News Release

Corporations Are Profiting From Immigrant Detainees’ Labor

VICTORIA LAW, victorialawnyc at gmail.com, @LVikkiml
Law is a freelance journalist and author of Women Behind Bars: The Struggles of Incarcerated Women. She just wrote the article “Corporations Are Profiting From Immigrant Detainee’s Labor. Some Say It’s Slavery” for the magazine In These Times.

She writes: “There’s reason to believe thousands of the roughly 35,000 people in immigrant detention are currently being coerced into labor. …

“Within the past year, four lawsuits have been filed by seven people who say they were victims of trafficking at the hands of the nation’s two largest private detention center operators: CoreCivic and GEO Group. The suits charge that at five CoreCivic facilities and one GEO Group facility, the corporations violated the federal Trafficking Victims Protection Act by threatening solitary confinement or withholding basic necessities, such as food, toilet paper and soap, if detainees refused to work. According to the lawsuits, the companies did so to reduce labor costs and maximize profits.

“The four new suits join one already wending its way through the court system. …

“Each of these five lawsuits concerns the Voluntary Work Program, a U.S. Immigration and Customs Enforcement (ICE) program that puts detainees to work for $1 a day.

“‘The name “Voluntary Work Program” is misleading since, in most cases, it actually means forced labor,’ says Liz Martinez, director of advocacy and strategic communications at Freedom for Immigrants, a nonprofit working to abolish immigrant detention. Noting that detained people are wholly dependent upon detention staff for basics such as food, toilet paper and even time outside, ‘the detention facilities create an inhospitable atmosphere that incentivizes people to join these Voluntary Work Programs,’ she explains. …
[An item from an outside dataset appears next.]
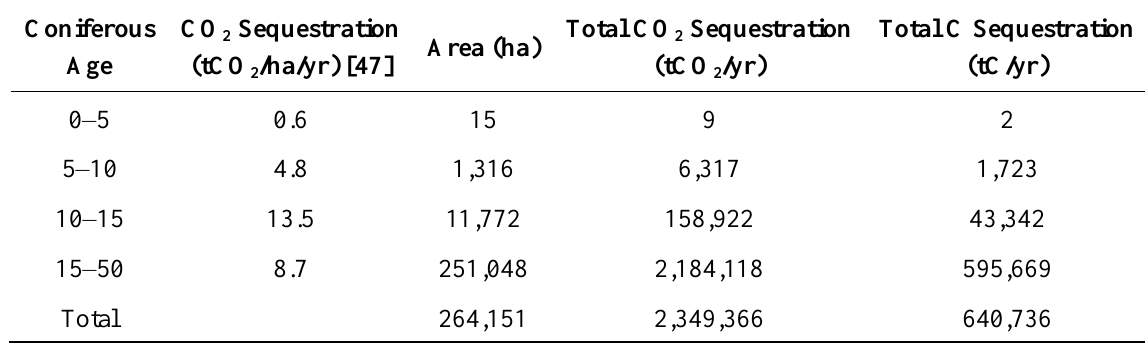
Table 6. CO sequestration by coniferous forests (cedar–cypress) per tree age using the 2 NDVI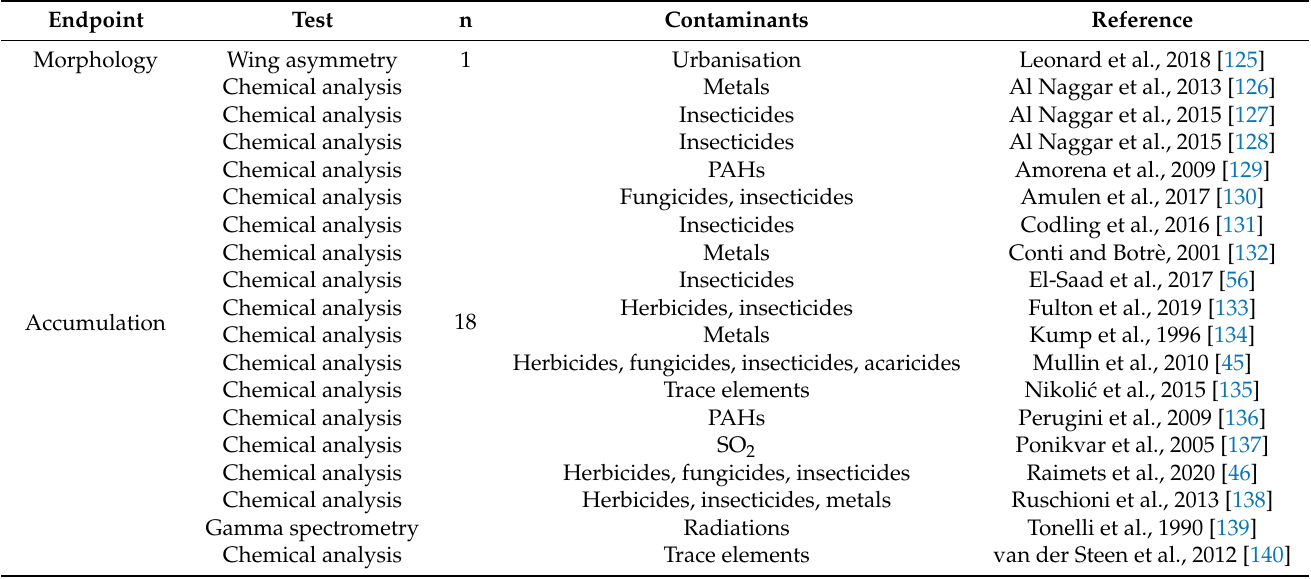
Table 5. Summary of field studies divided by endpoint and contaminants.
“‘When I arrived at Stewart [Detention Center in Georgia] I was faced with the impossible choice — either work for a few cents an hour or live without basic things like soap, shampoo, deodorant and food,’ said Guatemalan asylum-seeker Wilhen Hill Barrientos in a recent press release announcing his lawsuit against CoreCivic. …

“The Voluntary Work Program dates back to 1950. Its $1 a day rate has yet to be adjusted for inflation (and would be equivalent to $10.40 a day now). In 2013, the 55 detention centers where the program operated held 76 percent of the country’s detained immigrants. …

“In 2012, Congress approved an act mandating that ICE maintain a daily minimum of 34,000 detention beds. In May 2017, Congress provided ICE with an additional $2.6 billion to increase the beds by another 5,300. In 2017, an average of 39,322 people were in immigrant detention each day, a huge jump from 5,532 in 1994. Private corporations control over 60 percent of immigrant detention beds. …

“In 2017, one-quarter of (CoreCivic’s) $444.1 million revenue came from ICE detention.”